* [Try it] From the entries that follow, reproduce exactly and only the lines from the line with "روغن خانوار" to the line with "防指）启动重大气象灾害（暴雨）一级响应，经会商研判，视情启动；", endpoints included.

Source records

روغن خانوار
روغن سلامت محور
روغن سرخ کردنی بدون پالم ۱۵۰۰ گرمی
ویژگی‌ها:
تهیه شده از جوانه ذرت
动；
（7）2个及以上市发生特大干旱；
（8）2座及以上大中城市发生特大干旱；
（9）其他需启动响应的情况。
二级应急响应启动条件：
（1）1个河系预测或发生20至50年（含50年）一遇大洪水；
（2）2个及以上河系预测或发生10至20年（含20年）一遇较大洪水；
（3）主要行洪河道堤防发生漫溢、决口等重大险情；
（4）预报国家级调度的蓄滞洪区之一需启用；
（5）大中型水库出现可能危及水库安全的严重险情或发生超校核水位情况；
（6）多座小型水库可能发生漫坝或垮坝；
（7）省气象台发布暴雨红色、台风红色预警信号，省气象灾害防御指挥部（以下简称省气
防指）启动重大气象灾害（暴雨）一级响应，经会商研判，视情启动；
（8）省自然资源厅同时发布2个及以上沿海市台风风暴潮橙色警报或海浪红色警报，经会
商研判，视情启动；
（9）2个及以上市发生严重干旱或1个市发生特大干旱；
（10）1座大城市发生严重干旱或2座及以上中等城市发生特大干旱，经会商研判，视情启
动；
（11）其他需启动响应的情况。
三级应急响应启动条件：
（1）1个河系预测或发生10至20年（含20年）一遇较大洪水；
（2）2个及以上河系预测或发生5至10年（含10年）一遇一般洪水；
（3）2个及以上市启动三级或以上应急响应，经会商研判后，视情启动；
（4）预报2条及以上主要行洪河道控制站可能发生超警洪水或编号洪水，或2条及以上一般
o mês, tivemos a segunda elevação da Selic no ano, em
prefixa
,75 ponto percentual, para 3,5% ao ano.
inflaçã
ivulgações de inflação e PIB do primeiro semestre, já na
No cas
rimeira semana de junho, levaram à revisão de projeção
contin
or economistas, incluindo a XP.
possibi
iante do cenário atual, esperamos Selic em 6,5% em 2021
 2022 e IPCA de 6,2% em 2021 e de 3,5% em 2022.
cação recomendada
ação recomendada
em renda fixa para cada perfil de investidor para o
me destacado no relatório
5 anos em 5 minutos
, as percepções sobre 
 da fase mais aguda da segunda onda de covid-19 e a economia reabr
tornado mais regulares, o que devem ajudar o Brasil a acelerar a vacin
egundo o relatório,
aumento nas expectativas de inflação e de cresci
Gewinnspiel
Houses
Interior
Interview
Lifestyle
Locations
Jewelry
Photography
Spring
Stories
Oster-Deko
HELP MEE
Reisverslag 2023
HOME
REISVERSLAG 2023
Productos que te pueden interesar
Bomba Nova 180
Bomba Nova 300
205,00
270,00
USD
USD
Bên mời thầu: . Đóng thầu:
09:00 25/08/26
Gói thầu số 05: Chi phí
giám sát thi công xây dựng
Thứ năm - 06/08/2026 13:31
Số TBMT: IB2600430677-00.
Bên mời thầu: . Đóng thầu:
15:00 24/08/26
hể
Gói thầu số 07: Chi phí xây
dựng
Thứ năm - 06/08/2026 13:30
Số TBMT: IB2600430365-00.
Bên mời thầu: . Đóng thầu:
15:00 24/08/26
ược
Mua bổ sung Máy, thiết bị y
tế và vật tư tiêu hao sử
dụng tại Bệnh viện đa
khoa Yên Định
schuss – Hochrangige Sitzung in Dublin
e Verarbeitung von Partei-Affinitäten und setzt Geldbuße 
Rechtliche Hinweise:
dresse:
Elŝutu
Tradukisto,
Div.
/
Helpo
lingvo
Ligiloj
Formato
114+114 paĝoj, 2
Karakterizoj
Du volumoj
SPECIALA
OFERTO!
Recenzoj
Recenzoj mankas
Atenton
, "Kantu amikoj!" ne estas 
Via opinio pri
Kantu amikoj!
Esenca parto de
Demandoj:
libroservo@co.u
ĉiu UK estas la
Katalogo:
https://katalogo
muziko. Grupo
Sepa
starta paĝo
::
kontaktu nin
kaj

---

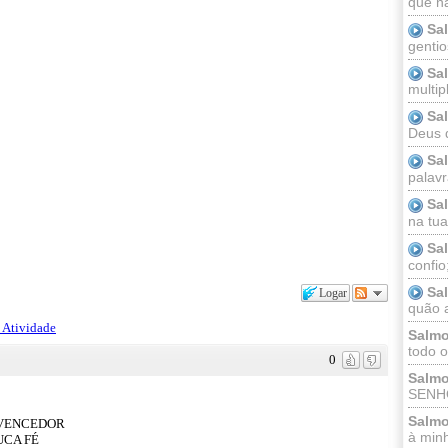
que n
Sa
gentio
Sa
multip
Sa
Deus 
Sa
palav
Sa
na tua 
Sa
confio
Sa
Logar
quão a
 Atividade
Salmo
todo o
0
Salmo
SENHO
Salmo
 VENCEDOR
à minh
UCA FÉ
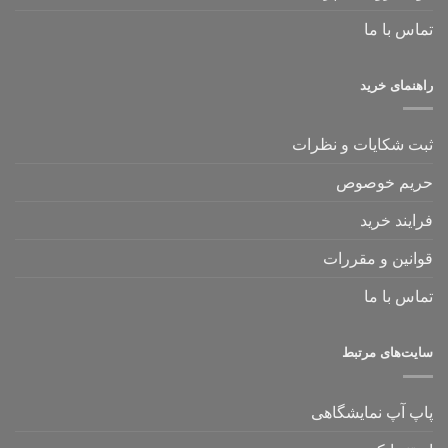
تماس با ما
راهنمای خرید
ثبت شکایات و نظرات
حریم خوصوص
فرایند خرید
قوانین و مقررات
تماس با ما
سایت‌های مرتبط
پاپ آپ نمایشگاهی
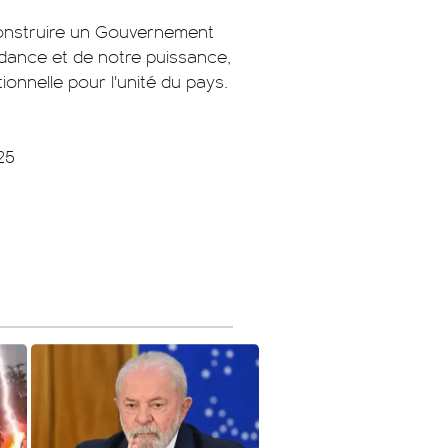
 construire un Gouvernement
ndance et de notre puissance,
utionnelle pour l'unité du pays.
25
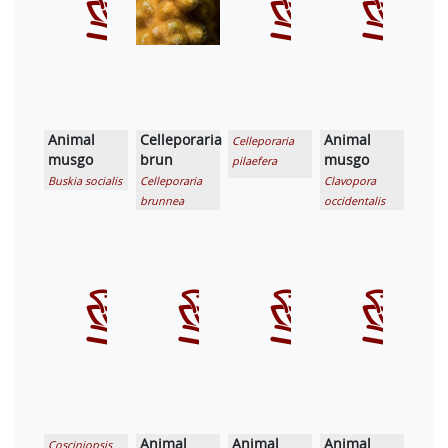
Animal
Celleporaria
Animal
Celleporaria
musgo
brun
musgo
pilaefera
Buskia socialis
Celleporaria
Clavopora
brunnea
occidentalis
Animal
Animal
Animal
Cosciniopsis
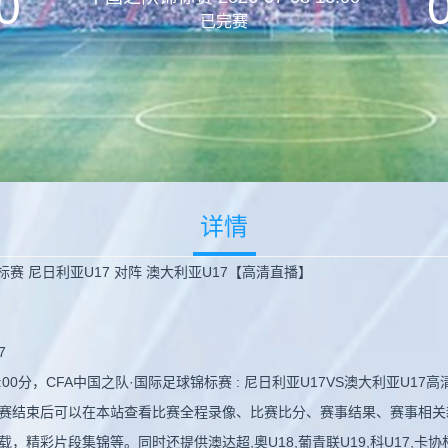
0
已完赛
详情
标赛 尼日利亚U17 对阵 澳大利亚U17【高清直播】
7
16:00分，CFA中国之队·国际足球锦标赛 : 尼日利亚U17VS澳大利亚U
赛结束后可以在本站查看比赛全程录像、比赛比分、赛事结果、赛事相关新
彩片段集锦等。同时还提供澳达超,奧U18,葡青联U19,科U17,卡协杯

---

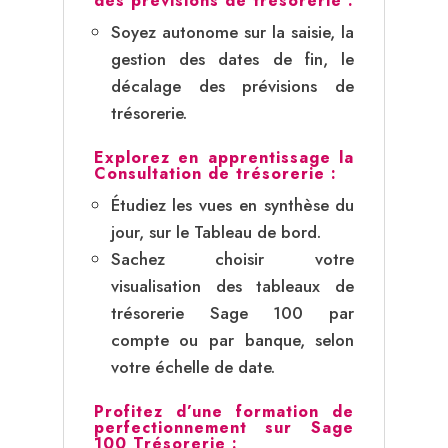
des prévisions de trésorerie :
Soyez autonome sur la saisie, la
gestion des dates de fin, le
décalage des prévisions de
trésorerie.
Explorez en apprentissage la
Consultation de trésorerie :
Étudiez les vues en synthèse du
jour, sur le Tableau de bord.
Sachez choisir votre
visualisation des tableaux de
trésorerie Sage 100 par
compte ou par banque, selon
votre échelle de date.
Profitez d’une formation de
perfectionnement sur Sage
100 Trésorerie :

* [Your solution]
روغن خانوار
روغن سلامت محور
روغن سرخ کردنی بدون پالم ۱۵۰۰ گرمی
ویژگی‌ها:
تهیه شده از جوانه ذرت
动；
（7）2个及以上市发生特大干旱；
（8）2座及以上大中城市发生特大干旱；
（9）其他需启动响应的情况。
二级应急响应启动条件：
（1）1个河系预测或发生20至50年（含50年）一遇大洪水；
（2）2个及以上河系预测或发生10至20年（含20年）一遇较大洪水；
（3）主要行洪河道堤防发生漫溢、决口等重大险情；
（4）预报国家级调度的蓄滞洪区之一需启用；
（5）大中型水库出现可能危及水库安全的严重险情或发生超校核水位情况；
（6）多座小型水库可能发生漫坝或垮坝；
（7）省气象台发布暴雨红色、台风红色预警信号，省气象灾害防御指挥部（以下简称省气
防指）启动重大气象灾害（暴雨）一级响应，经会商研判，视情启动；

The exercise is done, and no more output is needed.